Saturday, April 2, 2011

Chicken & Roasted Garlic in a Creamy Herbed Sauce

8 chicken thighs, skin-on ($1.66)
salt and pepper to taste ($.05)
2 T. olive oil ($.10)
12 cloves garlic, smashed ($.30)
1/2 large red onion, cut into thick strips ($.15)
2 tsp. basil ($.05)
1/2 tsp. fennel seed ($.05)
3/4 C. dry white wine ($.50)
3/4 C. heavy cream ($.65)
1/2 C. milk ($.10)
2 T. cream cheese ($.10)
1/2 C. parmesan cheese ($.40)
1 T. parsley ($.05)

Heat oven to 325.

Coat liberally an oven safe (and stovetop safe) casserole dish with cooking spray.
Season chicken with salt and pepper to taste, drizzle with olive oil. Top with basil. Add chicken, garlic, fennel seed, and onion to baking dish and bake uncovered for 1 hour.

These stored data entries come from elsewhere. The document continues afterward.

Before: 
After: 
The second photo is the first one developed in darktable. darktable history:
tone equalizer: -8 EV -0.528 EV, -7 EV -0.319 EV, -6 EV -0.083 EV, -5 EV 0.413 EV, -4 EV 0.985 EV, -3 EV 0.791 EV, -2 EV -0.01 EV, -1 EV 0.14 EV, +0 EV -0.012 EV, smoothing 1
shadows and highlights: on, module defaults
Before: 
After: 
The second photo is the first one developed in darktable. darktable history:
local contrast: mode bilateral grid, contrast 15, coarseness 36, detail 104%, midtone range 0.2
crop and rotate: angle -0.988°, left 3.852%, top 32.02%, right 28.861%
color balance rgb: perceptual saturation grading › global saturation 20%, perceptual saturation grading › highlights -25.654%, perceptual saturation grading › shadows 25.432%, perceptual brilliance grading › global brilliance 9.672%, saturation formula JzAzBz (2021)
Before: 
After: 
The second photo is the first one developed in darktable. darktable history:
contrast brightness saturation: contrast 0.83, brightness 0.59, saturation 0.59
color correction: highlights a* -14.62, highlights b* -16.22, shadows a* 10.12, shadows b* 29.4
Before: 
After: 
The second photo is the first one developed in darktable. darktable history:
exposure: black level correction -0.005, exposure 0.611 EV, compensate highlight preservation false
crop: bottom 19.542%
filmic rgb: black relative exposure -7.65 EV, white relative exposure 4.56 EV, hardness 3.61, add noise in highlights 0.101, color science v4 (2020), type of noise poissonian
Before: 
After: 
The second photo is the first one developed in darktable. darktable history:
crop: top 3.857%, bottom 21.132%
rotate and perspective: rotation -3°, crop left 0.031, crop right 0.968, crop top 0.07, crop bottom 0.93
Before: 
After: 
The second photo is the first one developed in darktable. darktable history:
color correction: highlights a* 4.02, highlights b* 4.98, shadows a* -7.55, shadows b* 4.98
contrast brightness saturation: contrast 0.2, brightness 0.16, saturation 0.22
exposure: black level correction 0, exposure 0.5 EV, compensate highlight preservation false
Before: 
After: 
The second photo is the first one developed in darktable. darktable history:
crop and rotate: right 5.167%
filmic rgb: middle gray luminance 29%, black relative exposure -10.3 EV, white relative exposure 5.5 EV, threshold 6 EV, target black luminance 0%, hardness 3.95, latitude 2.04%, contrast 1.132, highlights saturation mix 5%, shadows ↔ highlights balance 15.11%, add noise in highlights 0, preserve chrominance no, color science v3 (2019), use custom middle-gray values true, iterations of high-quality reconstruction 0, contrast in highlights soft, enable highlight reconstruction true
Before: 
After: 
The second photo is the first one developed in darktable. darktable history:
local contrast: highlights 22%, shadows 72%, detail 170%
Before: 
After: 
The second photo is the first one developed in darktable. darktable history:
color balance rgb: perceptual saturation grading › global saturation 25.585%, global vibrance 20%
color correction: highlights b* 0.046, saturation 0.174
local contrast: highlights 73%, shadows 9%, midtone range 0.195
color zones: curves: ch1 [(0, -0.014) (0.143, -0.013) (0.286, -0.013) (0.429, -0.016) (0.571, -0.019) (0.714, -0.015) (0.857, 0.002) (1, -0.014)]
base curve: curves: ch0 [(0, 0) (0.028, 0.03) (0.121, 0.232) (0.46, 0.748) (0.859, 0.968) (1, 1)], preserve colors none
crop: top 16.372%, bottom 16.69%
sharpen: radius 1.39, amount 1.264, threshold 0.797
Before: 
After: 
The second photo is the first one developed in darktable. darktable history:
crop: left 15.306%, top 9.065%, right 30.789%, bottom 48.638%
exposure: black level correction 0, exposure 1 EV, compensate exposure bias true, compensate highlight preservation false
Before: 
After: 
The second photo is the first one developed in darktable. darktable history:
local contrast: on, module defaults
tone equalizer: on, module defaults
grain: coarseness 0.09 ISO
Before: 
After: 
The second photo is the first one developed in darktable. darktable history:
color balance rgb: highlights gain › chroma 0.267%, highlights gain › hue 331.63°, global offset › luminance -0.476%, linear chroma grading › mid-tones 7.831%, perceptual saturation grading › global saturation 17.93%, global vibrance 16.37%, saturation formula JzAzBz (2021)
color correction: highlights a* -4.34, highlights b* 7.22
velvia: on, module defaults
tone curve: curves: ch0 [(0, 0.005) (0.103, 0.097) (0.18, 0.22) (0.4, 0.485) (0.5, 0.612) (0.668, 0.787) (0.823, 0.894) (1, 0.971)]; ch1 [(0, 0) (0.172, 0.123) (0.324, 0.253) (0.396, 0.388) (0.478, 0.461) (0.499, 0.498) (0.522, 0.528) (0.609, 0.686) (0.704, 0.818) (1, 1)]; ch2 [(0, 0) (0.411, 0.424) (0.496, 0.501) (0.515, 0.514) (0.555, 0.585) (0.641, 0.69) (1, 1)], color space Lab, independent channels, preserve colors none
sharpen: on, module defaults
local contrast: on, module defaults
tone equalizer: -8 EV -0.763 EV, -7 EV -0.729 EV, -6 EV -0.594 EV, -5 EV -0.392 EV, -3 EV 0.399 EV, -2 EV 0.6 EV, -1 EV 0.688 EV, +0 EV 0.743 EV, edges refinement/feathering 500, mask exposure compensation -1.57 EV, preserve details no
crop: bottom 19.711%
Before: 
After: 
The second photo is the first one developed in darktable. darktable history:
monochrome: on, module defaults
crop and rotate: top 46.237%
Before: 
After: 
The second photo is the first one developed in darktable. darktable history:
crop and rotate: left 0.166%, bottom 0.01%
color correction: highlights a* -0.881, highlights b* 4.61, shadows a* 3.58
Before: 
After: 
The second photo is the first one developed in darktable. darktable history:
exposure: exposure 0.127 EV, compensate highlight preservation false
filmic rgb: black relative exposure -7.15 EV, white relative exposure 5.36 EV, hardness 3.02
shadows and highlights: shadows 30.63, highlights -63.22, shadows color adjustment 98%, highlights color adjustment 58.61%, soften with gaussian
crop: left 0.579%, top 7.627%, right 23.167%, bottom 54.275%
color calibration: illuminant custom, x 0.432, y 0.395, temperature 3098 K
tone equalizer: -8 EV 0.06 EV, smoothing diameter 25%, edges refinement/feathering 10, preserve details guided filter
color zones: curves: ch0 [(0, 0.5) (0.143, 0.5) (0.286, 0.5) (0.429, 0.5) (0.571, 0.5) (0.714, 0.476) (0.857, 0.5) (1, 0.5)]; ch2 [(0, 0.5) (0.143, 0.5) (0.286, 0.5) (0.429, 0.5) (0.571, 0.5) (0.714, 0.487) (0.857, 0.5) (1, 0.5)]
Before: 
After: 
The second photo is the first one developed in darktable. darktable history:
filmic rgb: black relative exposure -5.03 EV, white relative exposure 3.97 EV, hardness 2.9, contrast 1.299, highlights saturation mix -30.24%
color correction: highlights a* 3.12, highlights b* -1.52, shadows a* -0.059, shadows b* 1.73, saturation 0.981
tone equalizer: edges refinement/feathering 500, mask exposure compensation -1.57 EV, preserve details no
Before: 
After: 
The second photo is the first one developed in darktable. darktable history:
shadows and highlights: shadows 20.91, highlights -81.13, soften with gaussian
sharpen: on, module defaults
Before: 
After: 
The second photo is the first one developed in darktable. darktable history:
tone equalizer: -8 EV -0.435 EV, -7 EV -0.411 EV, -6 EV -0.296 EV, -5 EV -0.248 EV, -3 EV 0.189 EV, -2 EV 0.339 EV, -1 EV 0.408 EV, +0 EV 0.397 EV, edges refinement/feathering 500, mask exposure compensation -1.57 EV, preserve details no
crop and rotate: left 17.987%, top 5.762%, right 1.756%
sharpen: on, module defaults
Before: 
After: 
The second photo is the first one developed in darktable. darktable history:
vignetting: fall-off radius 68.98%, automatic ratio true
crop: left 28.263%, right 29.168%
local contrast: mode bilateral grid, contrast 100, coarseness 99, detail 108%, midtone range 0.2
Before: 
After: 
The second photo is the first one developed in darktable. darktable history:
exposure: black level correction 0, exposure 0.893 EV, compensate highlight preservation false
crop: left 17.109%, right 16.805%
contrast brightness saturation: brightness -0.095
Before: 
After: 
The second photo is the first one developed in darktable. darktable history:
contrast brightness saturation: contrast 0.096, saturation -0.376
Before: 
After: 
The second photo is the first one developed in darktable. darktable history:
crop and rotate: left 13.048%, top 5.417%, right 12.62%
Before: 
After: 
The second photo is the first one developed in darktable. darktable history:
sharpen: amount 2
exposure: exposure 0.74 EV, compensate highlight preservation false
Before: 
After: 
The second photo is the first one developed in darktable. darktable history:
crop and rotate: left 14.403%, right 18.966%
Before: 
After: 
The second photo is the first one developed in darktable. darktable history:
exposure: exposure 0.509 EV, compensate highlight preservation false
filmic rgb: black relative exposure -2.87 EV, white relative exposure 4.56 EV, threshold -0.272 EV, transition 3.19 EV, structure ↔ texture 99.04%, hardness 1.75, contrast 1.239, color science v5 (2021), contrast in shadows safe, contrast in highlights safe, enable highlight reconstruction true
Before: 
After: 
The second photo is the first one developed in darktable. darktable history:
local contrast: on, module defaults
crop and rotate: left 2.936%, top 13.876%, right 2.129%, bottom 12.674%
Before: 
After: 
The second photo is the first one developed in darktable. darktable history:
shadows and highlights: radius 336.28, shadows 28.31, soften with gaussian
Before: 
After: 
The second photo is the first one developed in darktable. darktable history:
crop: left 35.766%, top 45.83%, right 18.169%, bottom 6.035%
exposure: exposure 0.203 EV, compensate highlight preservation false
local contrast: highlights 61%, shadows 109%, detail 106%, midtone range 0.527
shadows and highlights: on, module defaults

Deglaze pan with white wine, and remove chicken from pan. Cook for 3-5 minutes, or until the wine has reduced to half. Stir in heavy cream, milk, and cream cheese, and heat over medium low on stovetop, bringing to a light simmer (not a boil). Once cream cheese has melted and sauce begins to thicken slightly, fold in parmesan. Add chicken back to pan, heat through for 2-3 minutes. Garnish with parsley and additional parmesan, if desired.

Serve with red-skin mashed potatoes and salad.

Yields = 4 servings
Cost: $4.16
Cost per serving: $1.04

1 comment:

  1. This is a great recipe - I've made it twice already!